Drillbit Taylor came off as a cheap cash cow for co-writer Seth Rogen, who seems to be riding the massive success of Superbad by creating a strikingly similar plot with almost mirror-image characters and themes. His lack of effort shows.

Superbad was his high-school movie, a movie that joined the ranks with American Graffiti, Dazed and Confused and The Breakfast Club. Drillbit Taylor was the death rattle, the dying gasp of his ultimate project.

The story mainly follows Wade (Nate Hartley) and Ryan (Troy Gentile), two incoming high school freshmen who immediately suffer repeated abuse from members of the senior class, particularly from one exceptionally maniacal emancipated minor who has curried good favor with the administration.

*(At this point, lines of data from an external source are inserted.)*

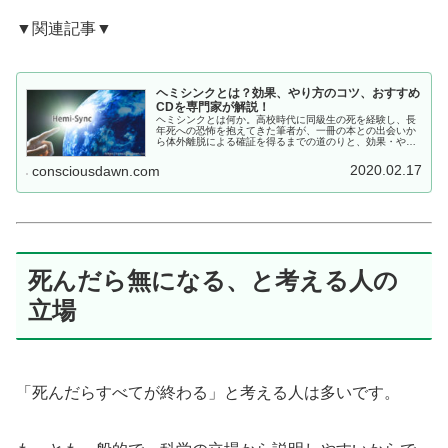
▼関連記事▼
ヘミシンクとは？効果、やり方のコツ、おすすめ
CDを専門家が解説！
ヘミシンクとは何か。高校時代に同級生の死を経験し、長
年死への恐怖を抱えてきた筆者が、一冊の本との出会いか
ら体外離脱による確証を得るまでの道のりと、効果・やり
方・おすすめCDを専門家として解説します。
2020.02.17
consciousdawn.com
死んだら無になる、と考える人の
立場
「死んだらすべてが終わる」と考える人は多いです。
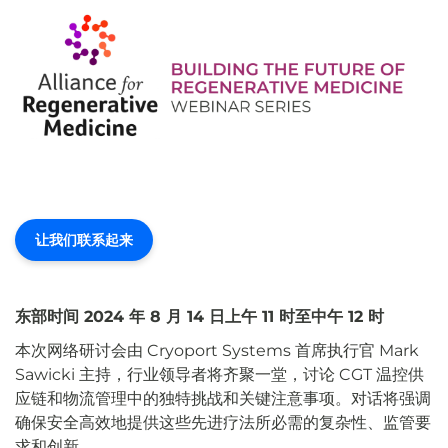
让我们联系起来
东部时间 2024 年 8 月 14 日上午 11 时至中午 12 时
本次网络研讨会由 Cryoport Systems 首席执行官 Mark
Sawicki 主持，行业领导者将齐聚一堂，讨论 CGT 温控供
应链和物流管理中的独特挑战和关键注意事项。对话将强调
确保安全高效地提供这些先进疗法所必需的复杂性、监管要
求和创新。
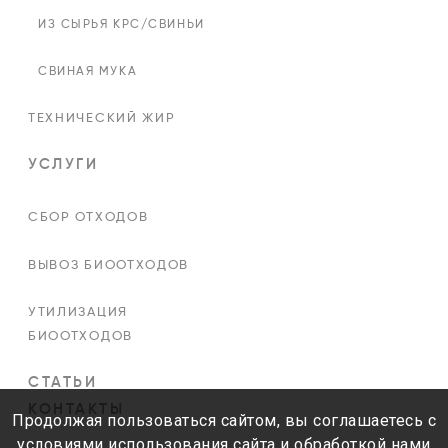
ИЗ СЫРЬЯ КРС/СВИНЬИ
СВИНАЯ МУКА
ТЕХНИЧЕСКИЙ ЖИР
УСЛУГИ
СБОР ОТХОДОВ
ВЫВОЗ БИООТХОДОВ
УТИЛИЗАЦИЯ
БИООТХОДОВ
СТАТЬИ
КОНТАКТЫ
Продолжая пользоваться сайтом, вы соглашаетесь с
условиями использования сайта и обработкой нами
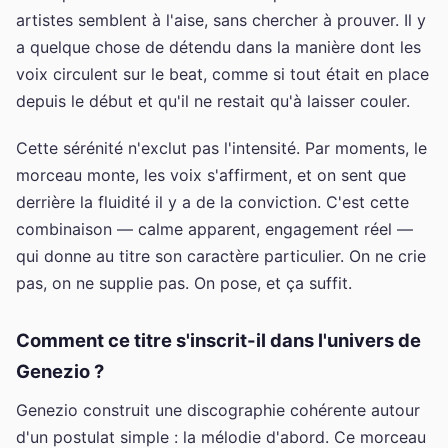
artistes semblent à l'aise, sans chercher à prouver. Il y
a quelque chose de détendu dans la manière dont les
voix circulent sur le beat, comme si tout était en place
depuis le début et qu'il ne restait qu'à laisser couler.
Cette sérénité n'exclut pas l'intensité. Par moments, le
morceau monte, les voix s'affirment, et on sent que
derrière la fluidité il y a de la conviction. C'est cette
combinaison — calme apparent, engagement réel —
qui donne au titre son caractère particulier. On ne crie
pas, on ne supplie pas. On pose, et ça suffit.
Comment ce titre s'inscrit-il dans l'univers de
Genezio ?
Genezio construit une discographie cohérente autour
d'un postulat simple : la mélodie d'abord. Ce morceau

The boys hire a homeless man by the name of Drillbit Taylor (Owen Wilson) as a bodyguard against the bullies, under the misconception that he is an ex-marine.

Initially trying to con the boys and their families out of everything they own, Drillbit eventually forms a relationship with them and fights for one last shot at redemption.

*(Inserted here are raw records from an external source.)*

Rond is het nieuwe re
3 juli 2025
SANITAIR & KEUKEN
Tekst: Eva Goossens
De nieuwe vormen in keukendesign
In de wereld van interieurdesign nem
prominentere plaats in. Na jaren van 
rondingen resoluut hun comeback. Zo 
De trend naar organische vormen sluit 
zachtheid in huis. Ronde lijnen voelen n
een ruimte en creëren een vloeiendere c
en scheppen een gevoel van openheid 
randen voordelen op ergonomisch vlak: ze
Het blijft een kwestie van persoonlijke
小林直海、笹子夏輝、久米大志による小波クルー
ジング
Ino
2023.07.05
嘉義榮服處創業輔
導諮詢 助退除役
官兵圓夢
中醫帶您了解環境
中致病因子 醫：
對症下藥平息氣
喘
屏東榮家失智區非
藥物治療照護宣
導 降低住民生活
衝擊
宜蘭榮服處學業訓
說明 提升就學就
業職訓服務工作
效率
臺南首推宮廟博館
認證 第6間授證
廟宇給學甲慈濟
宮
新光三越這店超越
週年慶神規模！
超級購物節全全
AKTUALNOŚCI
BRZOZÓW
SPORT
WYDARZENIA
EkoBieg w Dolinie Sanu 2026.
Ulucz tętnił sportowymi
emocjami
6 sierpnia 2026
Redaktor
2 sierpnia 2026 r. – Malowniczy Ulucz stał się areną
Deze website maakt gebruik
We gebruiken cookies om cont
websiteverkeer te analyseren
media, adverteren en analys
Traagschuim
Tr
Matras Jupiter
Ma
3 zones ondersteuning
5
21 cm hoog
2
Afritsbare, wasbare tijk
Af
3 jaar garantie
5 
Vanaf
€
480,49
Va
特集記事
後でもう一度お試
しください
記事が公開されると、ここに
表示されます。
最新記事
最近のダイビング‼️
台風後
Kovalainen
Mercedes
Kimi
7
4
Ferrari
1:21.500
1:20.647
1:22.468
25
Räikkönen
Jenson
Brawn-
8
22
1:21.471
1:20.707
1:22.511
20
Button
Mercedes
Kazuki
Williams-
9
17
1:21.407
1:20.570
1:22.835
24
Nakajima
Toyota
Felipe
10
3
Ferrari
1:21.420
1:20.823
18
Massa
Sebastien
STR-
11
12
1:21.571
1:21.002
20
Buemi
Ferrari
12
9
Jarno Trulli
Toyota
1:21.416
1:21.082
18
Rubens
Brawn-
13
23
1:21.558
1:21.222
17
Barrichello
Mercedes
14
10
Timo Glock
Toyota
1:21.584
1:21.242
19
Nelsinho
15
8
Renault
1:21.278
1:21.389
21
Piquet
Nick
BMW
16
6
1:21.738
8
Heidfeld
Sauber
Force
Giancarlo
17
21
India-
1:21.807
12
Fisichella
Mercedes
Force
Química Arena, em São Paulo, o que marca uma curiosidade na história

Owen Wilson as Drillbit Taylor was the saving grace for this movie. Without him, I wouldn't even have considered it. He delivers some funny lines and his interactions with the kids are sometimes worth a chuckle or two, but on the whole, it's the same old Owen Wilson.

The character of Drillbit Taylor is just a homeless version of the identical Owen Wilson characters that viewers have seen pop up in B-list comedies such as Starsky and Hutch and You, Me, and Dupree.

He's charming with the ladies and quick with the witty one-liners, but by the end of the movie, he doesn't deliver anything new. His lack of effort is almost as evident as Rogen's.